Task directions ▸ Could you retype the rows word for word, beginning at the very start and going on through the line with "6: (138, 49)", that line included, but leaving the pictures out?
----------
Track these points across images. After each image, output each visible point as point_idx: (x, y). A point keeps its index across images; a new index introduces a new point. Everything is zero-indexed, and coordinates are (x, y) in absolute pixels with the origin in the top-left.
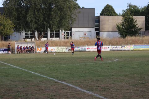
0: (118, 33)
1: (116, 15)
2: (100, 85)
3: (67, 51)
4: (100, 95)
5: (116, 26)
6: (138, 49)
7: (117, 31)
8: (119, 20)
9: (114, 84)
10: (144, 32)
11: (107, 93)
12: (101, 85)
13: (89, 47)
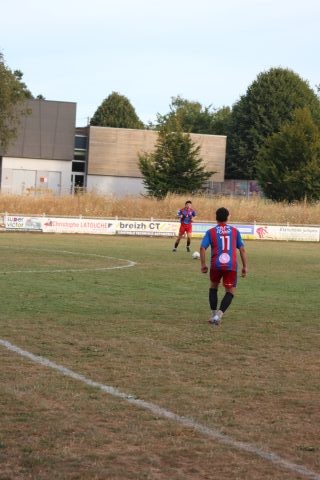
0: (141, 181)
1: (140, 126)
2: (76, 340)
4: (75, 371)
5: (138, 162)
7: (140, 174)
8: (148, 143)
9: (118, 337)
10: (222, 183)
11: (95, 365)
12: (80, 339)
13: (52, 219)
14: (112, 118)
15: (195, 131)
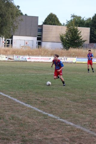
0: (61, 43)
1: (60, 24)
2: (39, 98)
3: (7, 59)
4: (39, 109)
5: (60, 37)
6: (81, 62)
7: (60, 41)
8: (63, 30)
10: (88, 44)
11: (46, 107)
12: (41, 98)
13: (30, 57)
14: (50, 22)
15: (79, 26)
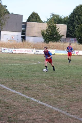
0: (42, 38)
1: (41, 22)
2: (23, 85)
4: (23, 94)
5: (41, 32)
6: (59, 54)
7: (42, 36)
8: (44, 27)
9: (36, 84)
10: (65, 39)
11: (29, 92)
12: (25, 85)
13: (16, 49)
14: (33, 19)
15: (58, 23)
----------
The completed task ▸
Track these points across images. After each image, output each visible point as point_idx: (x, y). A point keeps its index across images; a new index introduces a new point. Everything is zero-indexed, and coordinates are (x, y) in absolute pixels with the origin in the top-left.
0: (118, 33)
1: (116, 15)
2: (100, 85)
3: (67, 51)
4: (100, 95)
5: (116, 26)
6: (138, 49)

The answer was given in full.